Si è escluso che possa configurarsi l'attenuante dei motivi di particolare valore morale o sociale nell'ipotesi di lavori eseguiti per conto della pubblica amministrazione in virtù della posizione che rivestiva l'appaltatore. Ha precisato, al riguardo, la Cassazione che l'attenuante in questione può essere riconosciuta non per una qualsiasi ragione socialmente o moralmente apprezzabile in genere, ma solo quando l'imputato sia stato mosso da motivi di speciale rilevanza etico sociale, come tali riconosciuti dalla collettività (Cass. III, n. 7275/1994).
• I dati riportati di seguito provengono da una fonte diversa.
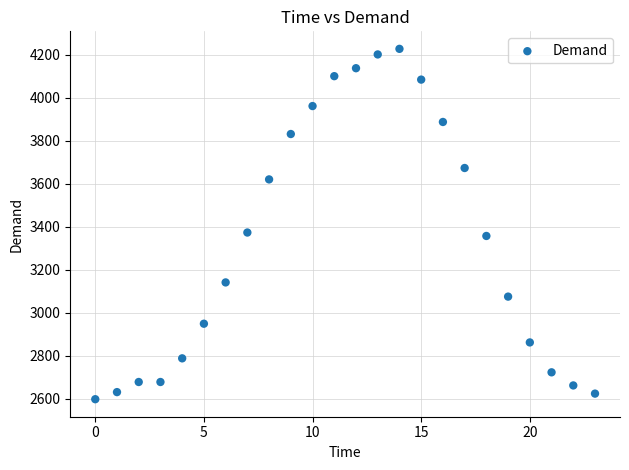

What is the range of Y values (max minus min)?

1629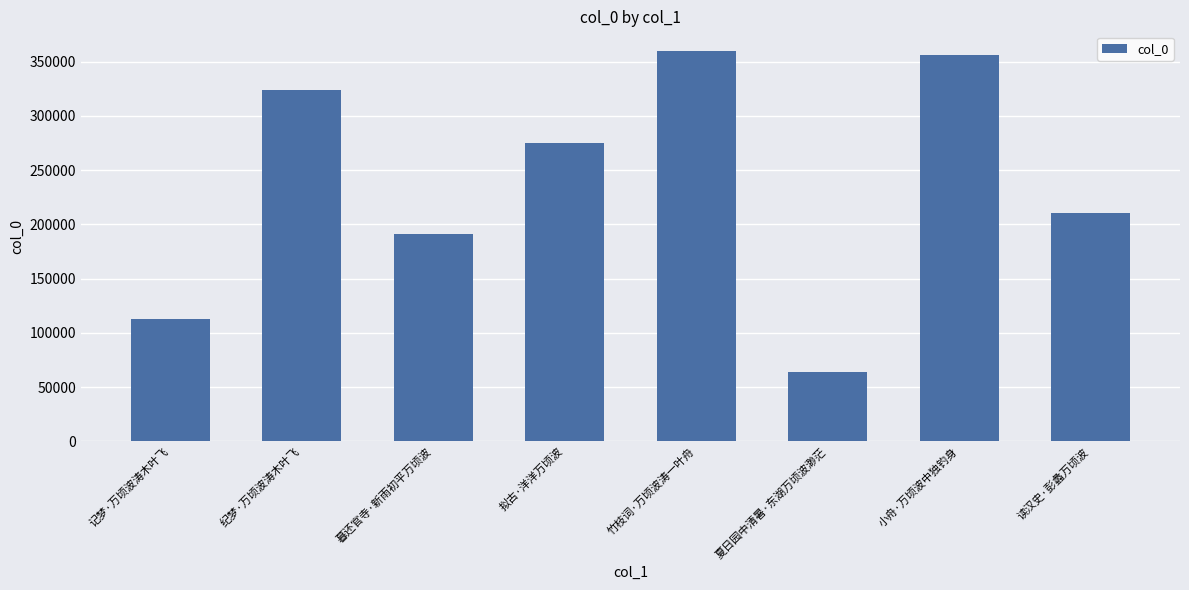

Reading left to right, list all the values displayed in this chart.

112723	323808	190953	274867	359975	63655	356227	210891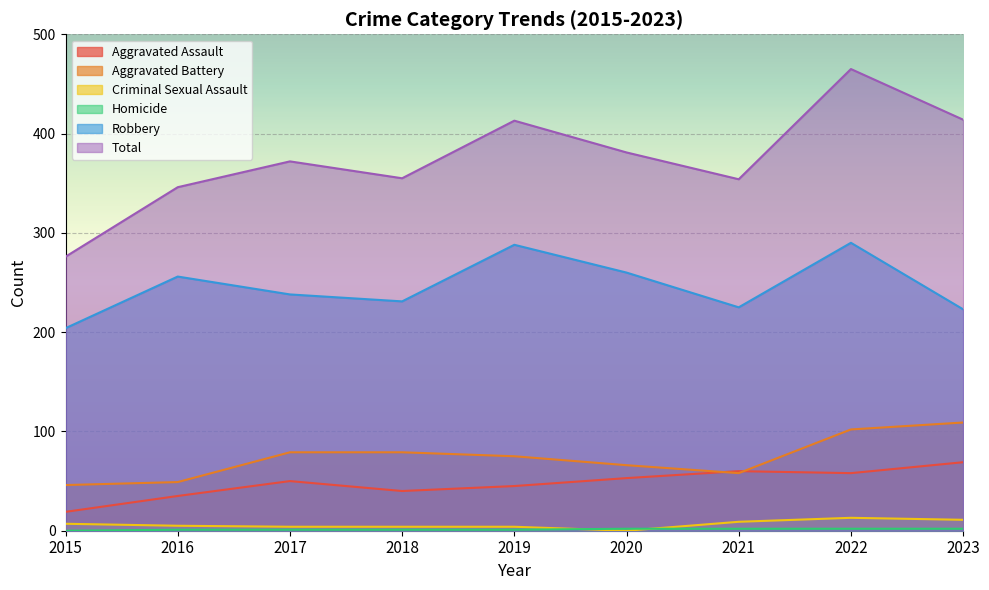

True or false: Homicide and Total cross at least once.

False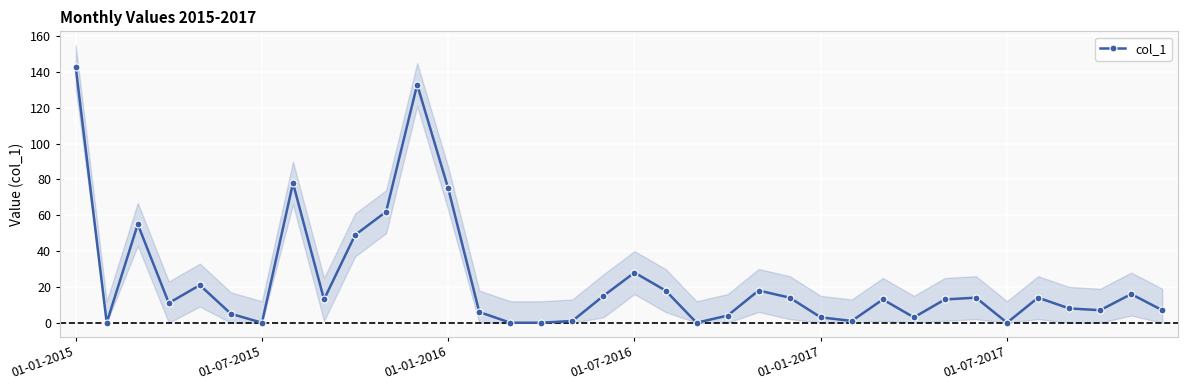

True or false: the data has more than 0 interior local peaks.

True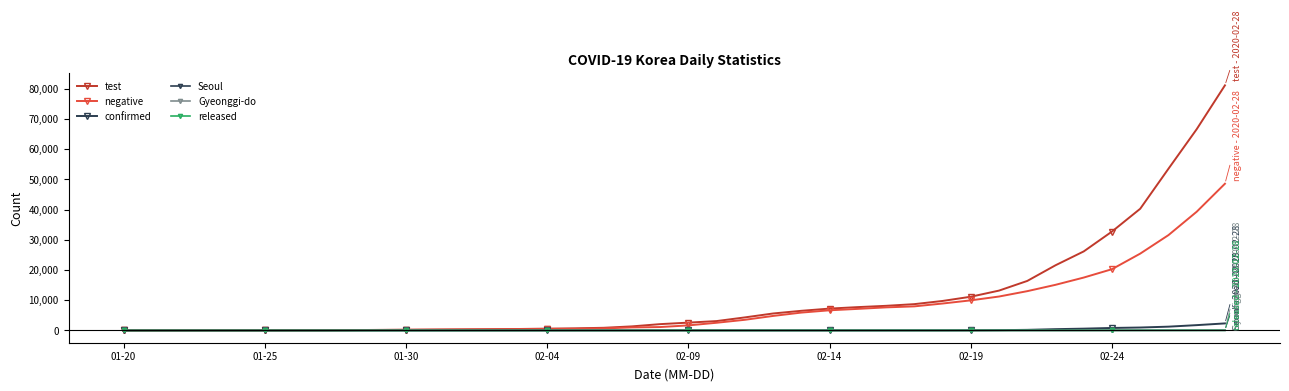

Is this an area chart (filled region under the line)?

No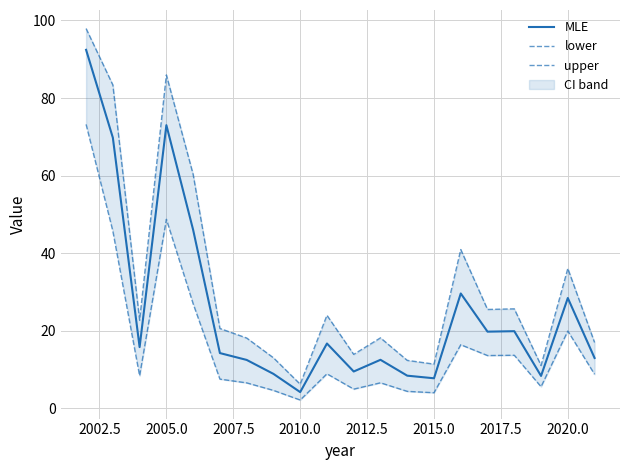

True or false: MLE has a value of 73.0 at 2005.0.

True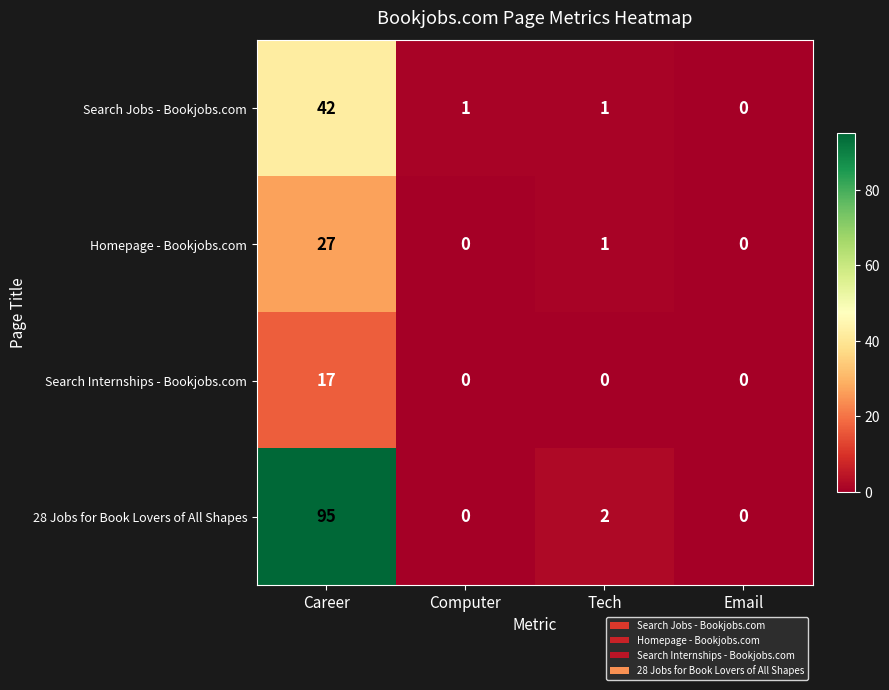

At which label does Search Jobs - Bookjobs.com first exceed 1?

Career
Associazioni ambientaliste. Legittimazione processuale

Il danno ambientale non consiste solo in una «compromissione dell'ambiente» in violazione delle leggi ambientali, ma anche contestualmente in una «offesa della persona umana nella sua dimensione individuale e sociale». Pertanto, proprio perché nel danno ambientale è inscindibile l'offesa ai valori naturali e culturali e la contestuale lesione dei valori umani e sociali di ogni persona la legittimazione processuale non spetta solo ai soggetti pubblici, come Stato, Regione, Province, Comuni, Enti autonomi Parchi Nazionali ecc. (in nome dell'ambiente come interesse pubblico) ma anche alla persona singola od associata (in nome dell'ambiente come diritto soggettivo fondamentale di ogni uomo): le Associazioni di protezione dell'ambiente, ivi comprese quelle a carattere locale non riconosciute ex art. 13 l. 8 luglio 1986, n. 349, possono intervenire nel processo e costituirsi parti civili, in quanto abbiano dato prova di continuità della loro azione, aderenza al territorio, rilevanza del loro contributo, ma soprattutto perché formazioni sociali nelle quali si svolge dinamicamente la personalità di ogni uomo, titolare del diritto umano all'ambiente (Cass. III, n. 9837/1996).

Condono edilizio

In tema di cosiddetto condono edilizio, la contravvenzione di cui all'art. 734 è estinta per il pagamento dell'oblazione, seguito dal rilascio della concessione e dell'autorizzazione paesaggistica. La natura di reato di danno non è di ostacolo, poiché l'ampia formula utilizzata dal comma ottavo dell'art. 39 l. n. 724/1994 — secondo cui occorre un'espressa autorizzazione in sanatoria, differente dal semplice parere di cui all'art. 32 l. n. 47/1985 e successive modifiche ed integrazioni — rende possibile l'inclusione della violazione «de qua», tra quelle estinguibili (Cass. III, n. 2420/1997).

Profili processuali

Il reato è procedibile d'ufficio.

È ammessa l'oblazione ai sensi dell'art. 162

Bibliografia

Albamonte, In tema di tutela delle bellezze naturali, in Riv. pen. 1976, 609; Manzini, Trattato di diritto penale italiano, 1981; Ramacci, Il reato di danneggiamento del patrimonio storico ed artistico nazionale, in Nuovo dir. 1995, 730; Vigna-Bellagamba, Le contravvenzioni nel codice penale, Milano, 1974; Zannotti, L'art. 733 e la tutela del patrimonio archeologico, storico o artistico nazionale, in Cass. pen. 1997, 1345.